What you will do: Reproduce the data verbatim, beginning with its first line and continuing through the line that contains "11: (134, 509)". Include both of those lines.

Extracted data:
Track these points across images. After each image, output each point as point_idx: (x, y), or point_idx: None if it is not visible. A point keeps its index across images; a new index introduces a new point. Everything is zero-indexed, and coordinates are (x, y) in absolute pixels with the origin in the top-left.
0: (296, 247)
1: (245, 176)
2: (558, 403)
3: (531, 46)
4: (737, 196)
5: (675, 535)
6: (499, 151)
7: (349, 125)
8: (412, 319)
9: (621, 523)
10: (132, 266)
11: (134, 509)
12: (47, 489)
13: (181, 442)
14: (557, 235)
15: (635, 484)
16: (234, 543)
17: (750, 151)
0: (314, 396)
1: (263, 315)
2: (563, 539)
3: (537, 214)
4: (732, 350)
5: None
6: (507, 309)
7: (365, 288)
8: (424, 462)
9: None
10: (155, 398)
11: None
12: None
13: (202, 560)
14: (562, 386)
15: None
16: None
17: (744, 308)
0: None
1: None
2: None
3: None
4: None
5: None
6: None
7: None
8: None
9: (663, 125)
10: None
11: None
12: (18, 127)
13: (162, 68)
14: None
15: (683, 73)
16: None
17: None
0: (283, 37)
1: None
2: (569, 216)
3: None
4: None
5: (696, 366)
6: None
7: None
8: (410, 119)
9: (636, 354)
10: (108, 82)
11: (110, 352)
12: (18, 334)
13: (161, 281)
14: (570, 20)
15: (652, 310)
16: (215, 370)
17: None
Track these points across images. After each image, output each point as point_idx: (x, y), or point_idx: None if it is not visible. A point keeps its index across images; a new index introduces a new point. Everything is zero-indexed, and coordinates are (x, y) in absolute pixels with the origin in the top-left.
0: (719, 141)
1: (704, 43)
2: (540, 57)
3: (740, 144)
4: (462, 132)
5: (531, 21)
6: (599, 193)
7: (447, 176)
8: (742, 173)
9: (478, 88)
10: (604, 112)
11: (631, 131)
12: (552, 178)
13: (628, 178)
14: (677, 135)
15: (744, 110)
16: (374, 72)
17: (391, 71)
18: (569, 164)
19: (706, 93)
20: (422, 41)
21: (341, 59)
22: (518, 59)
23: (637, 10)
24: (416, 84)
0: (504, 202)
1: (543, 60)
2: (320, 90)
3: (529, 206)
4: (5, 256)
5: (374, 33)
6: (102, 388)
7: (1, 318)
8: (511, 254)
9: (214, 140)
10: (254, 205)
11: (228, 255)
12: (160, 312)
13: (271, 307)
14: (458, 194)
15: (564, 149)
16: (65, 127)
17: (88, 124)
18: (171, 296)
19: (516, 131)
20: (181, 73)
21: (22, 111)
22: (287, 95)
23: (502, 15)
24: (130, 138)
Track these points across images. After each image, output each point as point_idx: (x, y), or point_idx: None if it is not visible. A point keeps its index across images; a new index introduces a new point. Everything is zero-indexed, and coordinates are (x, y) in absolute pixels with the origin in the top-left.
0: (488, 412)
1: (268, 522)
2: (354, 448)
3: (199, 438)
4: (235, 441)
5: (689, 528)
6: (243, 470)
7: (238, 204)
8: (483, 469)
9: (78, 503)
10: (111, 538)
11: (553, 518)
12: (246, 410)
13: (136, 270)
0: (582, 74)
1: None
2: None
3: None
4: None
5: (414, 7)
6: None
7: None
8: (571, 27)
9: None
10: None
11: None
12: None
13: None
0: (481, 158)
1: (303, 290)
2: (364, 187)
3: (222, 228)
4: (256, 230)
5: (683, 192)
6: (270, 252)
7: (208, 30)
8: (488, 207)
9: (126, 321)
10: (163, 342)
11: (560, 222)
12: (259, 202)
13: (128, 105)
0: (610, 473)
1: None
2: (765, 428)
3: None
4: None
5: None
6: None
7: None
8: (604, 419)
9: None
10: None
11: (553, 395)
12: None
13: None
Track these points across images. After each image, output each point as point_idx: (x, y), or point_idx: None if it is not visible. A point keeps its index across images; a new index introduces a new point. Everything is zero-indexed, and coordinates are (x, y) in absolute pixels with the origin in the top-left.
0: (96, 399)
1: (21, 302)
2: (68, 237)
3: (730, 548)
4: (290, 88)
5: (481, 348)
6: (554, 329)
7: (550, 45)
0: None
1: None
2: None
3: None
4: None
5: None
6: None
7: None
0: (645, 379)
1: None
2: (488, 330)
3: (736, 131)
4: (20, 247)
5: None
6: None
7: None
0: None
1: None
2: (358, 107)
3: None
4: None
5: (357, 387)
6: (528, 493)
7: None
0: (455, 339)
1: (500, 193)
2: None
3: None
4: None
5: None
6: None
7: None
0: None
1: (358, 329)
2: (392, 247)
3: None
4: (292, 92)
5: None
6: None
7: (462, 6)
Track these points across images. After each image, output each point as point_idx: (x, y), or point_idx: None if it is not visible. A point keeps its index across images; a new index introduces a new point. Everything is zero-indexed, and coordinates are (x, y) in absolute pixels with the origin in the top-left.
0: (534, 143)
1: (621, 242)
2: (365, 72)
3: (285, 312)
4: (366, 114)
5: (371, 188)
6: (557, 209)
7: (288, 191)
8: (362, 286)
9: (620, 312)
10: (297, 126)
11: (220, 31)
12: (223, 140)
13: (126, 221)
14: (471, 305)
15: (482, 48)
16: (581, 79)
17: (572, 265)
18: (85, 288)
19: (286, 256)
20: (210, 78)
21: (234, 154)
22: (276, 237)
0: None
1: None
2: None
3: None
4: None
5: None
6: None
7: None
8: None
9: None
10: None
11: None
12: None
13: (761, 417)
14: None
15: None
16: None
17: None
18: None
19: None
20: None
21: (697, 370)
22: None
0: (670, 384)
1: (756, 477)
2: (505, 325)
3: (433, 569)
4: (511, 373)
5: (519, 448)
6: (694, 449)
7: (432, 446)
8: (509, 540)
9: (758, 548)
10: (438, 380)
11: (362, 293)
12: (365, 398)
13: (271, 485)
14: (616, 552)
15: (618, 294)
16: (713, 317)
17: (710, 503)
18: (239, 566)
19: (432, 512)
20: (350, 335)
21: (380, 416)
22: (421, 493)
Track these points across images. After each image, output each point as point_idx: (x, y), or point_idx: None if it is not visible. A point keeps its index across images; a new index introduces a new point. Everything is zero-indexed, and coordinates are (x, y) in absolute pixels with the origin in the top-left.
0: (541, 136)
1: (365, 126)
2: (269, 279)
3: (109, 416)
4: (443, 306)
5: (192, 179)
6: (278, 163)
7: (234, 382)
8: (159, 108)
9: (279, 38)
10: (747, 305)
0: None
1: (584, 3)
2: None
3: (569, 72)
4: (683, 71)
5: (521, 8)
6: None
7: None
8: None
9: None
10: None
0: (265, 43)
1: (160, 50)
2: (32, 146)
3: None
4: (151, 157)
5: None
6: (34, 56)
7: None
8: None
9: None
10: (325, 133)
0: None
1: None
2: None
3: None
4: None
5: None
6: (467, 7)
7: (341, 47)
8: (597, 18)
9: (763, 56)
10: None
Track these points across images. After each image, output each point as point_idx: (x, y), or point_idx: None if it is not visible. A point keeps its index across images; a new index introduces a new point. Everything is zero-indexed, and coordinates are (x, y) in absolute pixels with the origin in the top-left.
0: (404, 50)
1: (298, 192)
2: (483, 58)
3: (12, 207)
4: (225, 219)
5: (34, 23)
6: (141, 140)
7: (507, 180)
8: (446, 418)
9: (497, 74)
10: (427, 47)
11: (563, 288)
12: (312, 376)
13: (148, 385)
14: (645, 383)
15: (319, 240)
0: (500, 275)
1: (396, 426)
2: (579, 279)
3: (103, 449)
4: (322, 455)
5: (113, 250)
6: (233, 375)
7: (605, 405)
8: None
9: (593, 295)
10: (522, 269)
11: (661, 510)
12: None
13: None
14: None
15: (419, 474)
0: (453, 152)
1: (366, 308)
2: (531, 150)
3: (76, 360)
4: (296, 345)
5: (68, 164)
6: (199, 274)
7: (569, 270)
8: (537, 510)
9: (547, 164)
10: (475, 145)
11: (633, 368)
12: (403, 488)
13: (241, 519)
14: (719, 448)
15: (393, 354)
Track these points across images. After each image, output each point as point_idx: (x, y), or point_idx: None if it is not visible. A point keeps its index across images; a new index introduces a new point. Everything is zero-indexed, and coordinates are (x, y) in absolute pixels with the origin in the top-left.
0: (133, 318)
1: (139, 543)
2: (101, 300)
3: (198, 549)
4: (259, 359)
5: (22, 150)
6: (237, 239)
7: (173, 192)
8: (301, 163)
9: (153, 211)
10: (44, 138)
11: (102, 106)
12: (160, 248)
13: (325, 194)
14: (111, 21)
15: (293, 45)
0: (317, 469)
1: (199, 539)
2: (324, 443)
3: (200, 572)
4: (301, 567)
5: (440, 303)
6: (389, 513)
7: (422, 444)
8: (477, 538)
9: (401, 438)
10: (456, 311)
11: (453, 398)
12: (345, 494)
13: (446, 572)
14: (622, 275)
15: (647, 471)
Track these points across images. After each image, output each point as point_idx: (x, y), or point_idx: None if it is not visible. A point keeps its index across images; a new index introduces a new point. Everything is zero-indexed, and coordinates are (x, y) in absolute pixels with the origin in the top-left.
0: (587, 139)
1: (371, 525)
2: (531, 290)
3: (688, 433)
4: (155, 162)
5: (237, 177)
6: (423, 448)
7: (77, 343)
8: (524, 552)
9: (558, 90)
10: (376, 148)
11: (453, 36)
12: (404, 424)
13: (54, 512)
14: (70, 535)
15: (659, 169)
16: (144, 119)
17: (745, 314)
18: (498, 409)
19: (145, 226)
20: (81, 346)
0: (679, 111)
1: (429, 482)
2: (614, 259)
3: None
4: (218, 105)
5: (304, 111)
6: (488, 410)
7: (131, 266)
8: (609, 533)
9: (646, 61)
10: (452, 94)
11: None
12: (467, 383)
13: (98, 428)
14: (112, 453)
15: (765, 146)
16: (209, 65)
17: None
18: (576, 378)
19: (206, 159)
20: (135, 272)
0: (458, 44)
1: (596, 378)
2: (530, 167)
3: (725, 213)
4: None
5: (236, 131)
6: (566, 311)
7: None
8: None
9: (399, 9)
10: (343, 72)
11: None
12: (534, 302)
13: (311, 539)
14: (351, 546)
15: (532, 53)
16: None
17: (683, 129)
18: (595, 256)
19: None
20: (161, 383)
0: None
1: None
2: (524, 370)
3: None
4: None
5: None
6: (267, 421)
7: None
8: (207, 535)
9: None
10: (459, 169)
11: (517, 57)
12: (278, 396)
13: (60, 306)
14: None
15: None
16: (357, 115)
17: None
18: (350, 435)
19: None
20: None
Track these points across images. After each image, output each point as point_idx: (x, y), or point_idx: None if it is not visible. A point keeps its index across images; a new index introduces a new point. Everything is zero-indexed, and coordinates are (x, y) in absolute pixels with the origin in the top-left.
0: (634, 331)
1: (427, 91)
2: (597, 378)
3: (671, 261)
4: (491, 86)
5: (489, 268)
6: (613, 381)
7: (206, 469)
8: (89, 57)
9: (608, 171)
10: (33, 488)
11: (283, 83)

Full output:
Track these points across images. After each image, output each point as point_idx: (x, y), or point_idx: None if it is not visible. A point keeps its index across images; a new index introduces a new point. Everything is zero-indexed, and coordinates are (x, y) in absolute pixels with the origin in the top-left.
0: (296, 247)
1: (245, 176)
2: (558, 403)
3: (531, 46)
4: (737, 196)
5: (675, 535)
6: (499, 151)
7: (349, 125)
8: (412, 319)
9: (621, 523)
10: (132, 266)
11: (134, 509)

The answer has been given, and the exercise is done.